View Full Version : Spider.php is killed at the command line


bforsyth
12-02-2004, 01:59 PM
Hi - I have done a pretty thorough search of the forums and can't find anything that relates to my problem.

I have a site http://www.globalwaterintel.com runnign phpdig (1.8.3). So far it has been great - thanks for all those who had a hand in creating it and those who monitor these forums. This site has approximately 1,200 pages on it and is expanding at the rate of about 50 pages/month. I have set up a page with links to every page on the site (http://www.globalwaterintel.com/list.php) and point the spider to that page.

When I try and run the spider from the command line, it runs for a bit over a minute and then the process is killed. It doesn't even get through the part where it prints the +++++++ 's.

The site is on shared hosting, so I am working on the assumption that the script is being terminated for hogging too much resource (memory or cpu) although they are yet to confirm this.

I am able to idex via the web interface, but it is slow and I would really like to automate the indexing via cron. If it does turn out that the script is being killed because of resource issues, is there any way that I might be able to get around it by introducing some kind of sleep() to pause indexing to free up resources?

I guess the other idea is to split the page sthat are idexed into smaller chunks of say 200 pages and index them seperately?

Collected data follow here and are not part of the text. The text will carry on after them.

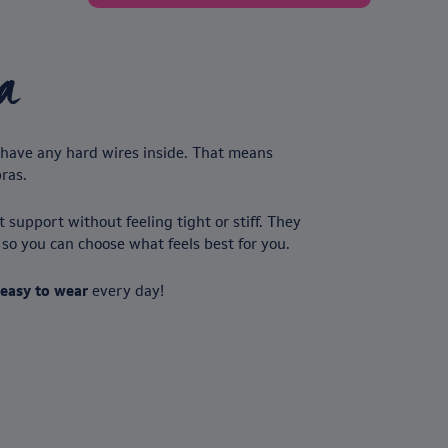
a
’t have any hard wires inside. That means
bras.
 support without feeling tight or stiff. They
, so you can choose what feels best for you.
 easy to wear
every day!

Any ideas greatly appreciated!

vinyl-junkie
12-02-2004, 06:06 PM
I've had the same problem myself and haven't been able to get any answers either here in the forum or from my provider. :(

bforsyth
12-05-2004, 01:09 PM
OK - here is what the 3rd level support at my host says:

The script was being killed because it was using up too much CPU time. The
maximum amount of CPU time a process can use is 20%. This script was
regularly using 80-90% of the cpu cycles on this machine, which is
unacceptable in a shared hosting environment.

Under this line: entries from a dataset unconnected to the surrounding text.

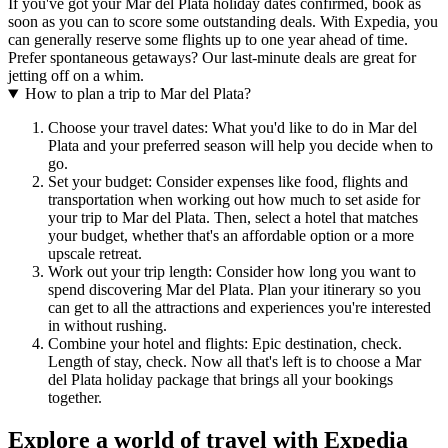
If you've got your Mar del Plata holiday dates confirmed, book as
soon as you can to score some outstanding deals. With Expedia, you
can generally reserve some flights up to one year ahead of time.
Prefer spontaneous getaways? Our last-minute deals are great for
jetting off on a whim.
How to plan a trip to Mar del Plata?
Choose your travel dates: What you'd like to do in Mar del
Plata and your preferred season will help you decide when to
go.
Set your budget: Consider expenses like food, flights and
transportation when working out how much to set aside for
your trip to Mar del Plata. Then, select a hotel that matches
your budget, whether that's an affordable option or a more
upscale retreat.
Work out your trip length: Consider how long you want to
spend discovering Mar del Plata. Plan your itinerary so you
can get to all the attractions and experiences you're interested
in without rushing.
Combine your hotel and flights: Epic destination, check.
Length of stay, check. Now all that's left is to choose a Mar
del Plata holiday package that brings all your bookings
together.
Explore a world of travel with Expedia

One alternative may be to run the script with a different niceness value.
This can be done using:

nice --adjust=19 /usr/bin/php4 -f spider.php
http://www.globalwaterintel.com/list.php

Adjust can be any value between 0 (normal priority) or 19 (as nice as
possible).

If you just place lots of sleeps in the code, then what may happen is that
the program uses no CPU time, then uses a large amount for a short burst.
If the process monitor happens to see it during a short burst of high
activity, then it may still kill it.

The thing that I don't understand is, why does the broswer version run OK. Surely it would use more resource than running it from the shell as it is having to output to HTML - which I assume is buffered.